● **Job item**
For this exercise, copy all the data exactly and include none of the pictures.

○ ○ ○ ○ ○

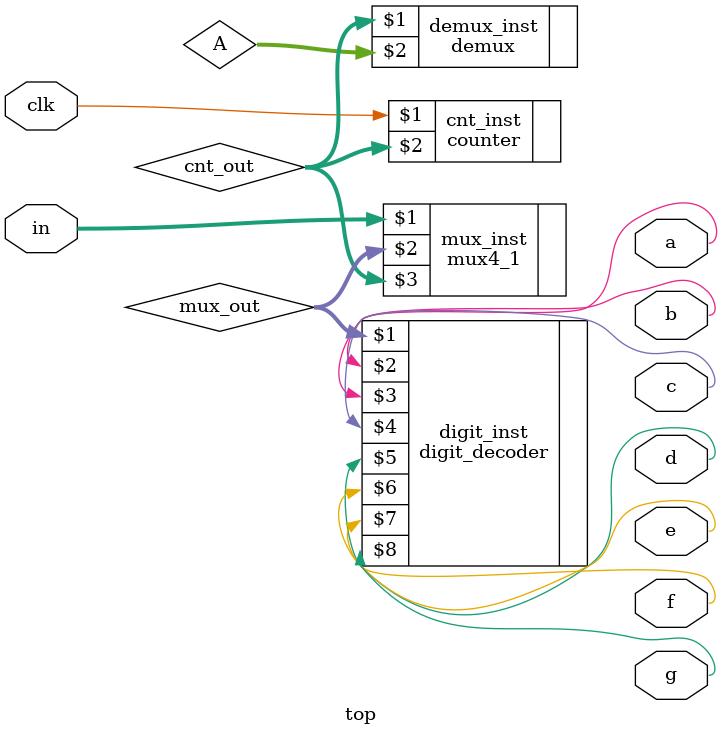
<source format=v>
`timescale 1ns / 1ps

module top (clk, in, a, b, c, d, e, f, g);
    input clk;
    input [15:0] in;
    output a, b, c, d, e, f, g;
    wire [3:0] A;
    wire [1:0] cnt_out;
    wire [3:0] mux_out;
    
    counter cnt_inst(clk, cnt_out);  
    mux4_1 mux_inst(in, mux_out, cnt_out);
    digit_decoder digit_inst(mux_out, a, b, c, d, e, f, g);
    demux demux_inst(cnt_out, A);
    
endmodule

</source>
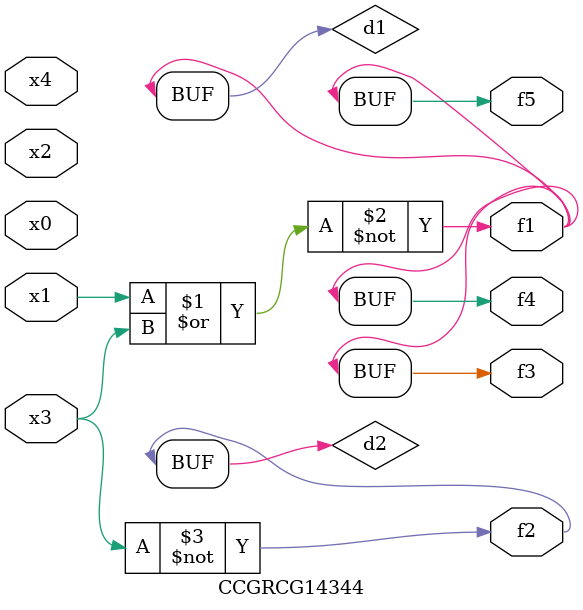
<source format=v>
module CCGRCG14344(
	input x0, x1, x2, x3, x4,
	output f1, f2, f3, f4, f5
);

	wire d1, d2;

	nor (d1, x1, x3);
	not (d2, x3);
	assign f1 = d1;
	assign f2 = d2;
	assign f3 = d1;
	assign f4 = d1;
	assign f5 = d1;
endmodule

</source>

○ ○ ○ ○ ○

● **Exercise answer**
<source format=v>
`timescale 1ns / 1ps

module top (clk, in, a, b, c, d, e, f, g);
    input clk;
    input [15:0] in;
    output a, b, c, d, e, f, g;
    wire [3:0] A;
    wire [1:0] cnt_out;
    wire [3:0] mux_out;
    
    counter cnt_inst(clk, cnt_out);  
    mux4_1 mux_inst(in, mux_out, cnt_out);
    digit_decoder digit_inst(mux_out, a, b, c, d, e, f, g);
    demux demux_inst(cnt_out, A);
    
endmodule

</source>
<source format=v>
module CCGRCG14344(
	input x0, x1, x2, x3, x4,
	output f1, f2, f3, f4, f5
);

	wire d1, d2;

	nor (d1, x1, x3);
	not (d2, x3);
	assign f1 = d1;
	assign f2 = d2;
	assign f3 = d1;
	assign f4 = d1;
	assign f5 = d1;
endmodule

</source>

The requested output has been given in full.